解:$(1)$设购买每辆$A$型公交车需要$x$万元,每辆$B$型公交车需要$y$万元,
依题意,得:$\begin{cases}{3x+2y=600}\\{2x+3y=650}\end{cases}$
解得:$x=100,y=150$
答:购买每辆$A$型公交车需要$100$万元,每辆$B$型公交车需要$150$万元.

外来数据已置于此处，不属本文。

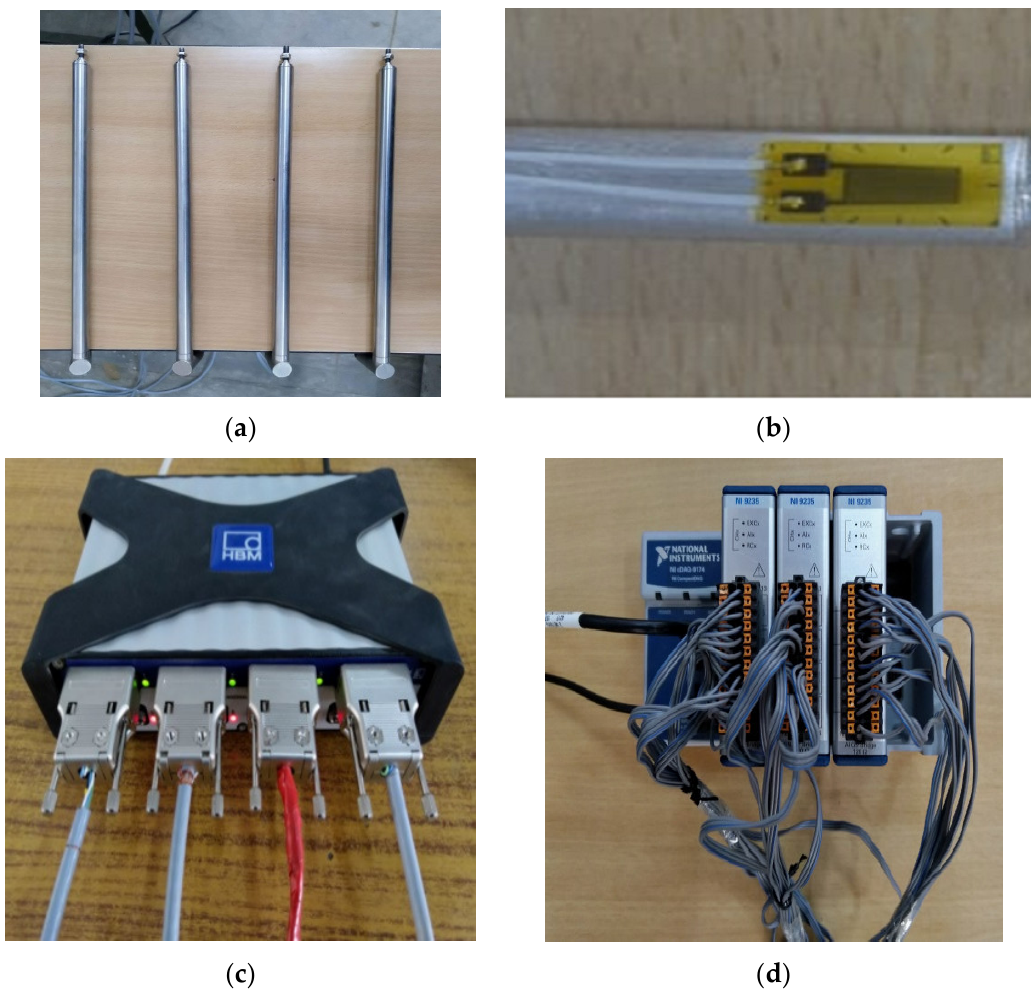
Figure 1. The instrumentation used for measuring the structural response: ( a ) linear variable displacement transducer, ( b ) linear strain gauge, ( c ) data acquisition system MX840B—HBM, and ( d ) a data acquisition system made by National Instruments.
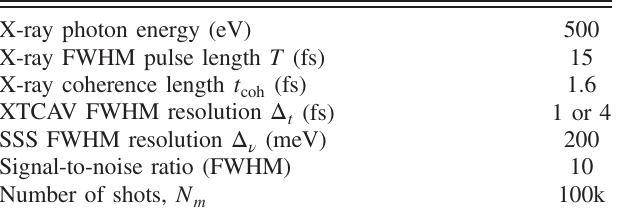
TABLE I. Parameters for simulations based on LCLS soft x-ray operation. The signal-to-noise ratio is relative to half-max of the signal and is added to M , A , and A ð f Þ .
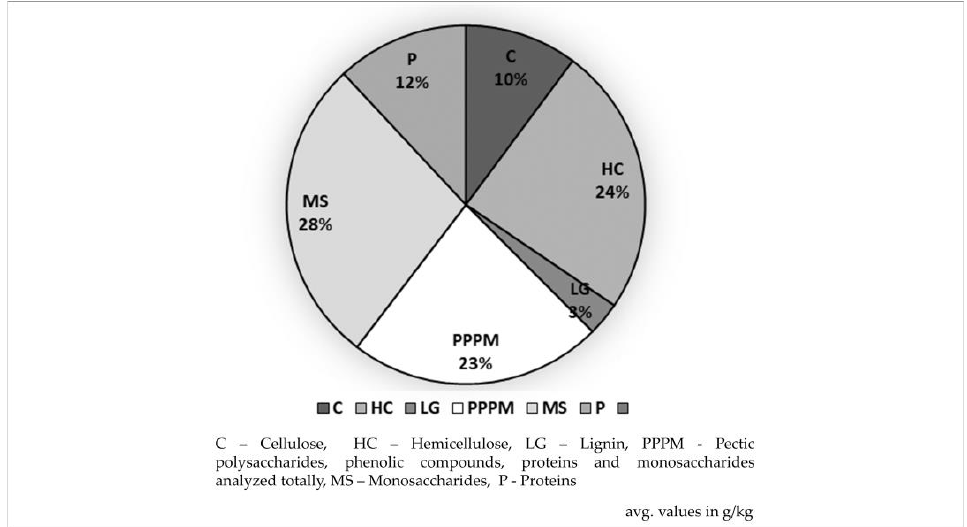
Figure 1. The composition of LB used in the experiment.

$(2)$设购进$A$型公交车$m$辆,则购进$B$型公交车$(10-m)$辆,
依题意,得:$\begin{cases}{60m+100(10-m)≥680}\\{100m+150(10-m)≤1200}\end{cases}$
解得:$6≤m≤8.$
$∵m$为整数,
$∴m=6,$$7,$$8,$
∴该公司有三种购车方案,方案$1:$购进$6$辆$A$型公交车,$4$辆$B$型公交车;
方案$2:$购进$7$辆$A$型公交车,$3$辆$B$型公交车;
方案$3:$购进$8$辆$A$型公交车,$2$辆$B$型公交车.
设该公司购买这$10$辆公交车的总费用为$w$元,
则$w=100m+150(10-m)=-50m+1500,$
$∵k=-50<0,$
$∴w$随$m$的增大而减小,
∴当$m=8$时,$w$取得最小值,最小值为$1100,$
∴购进$8$辆$A$型公交车,$2$辆$B$型公交车时总费用最少,最少费用为$1100$万元.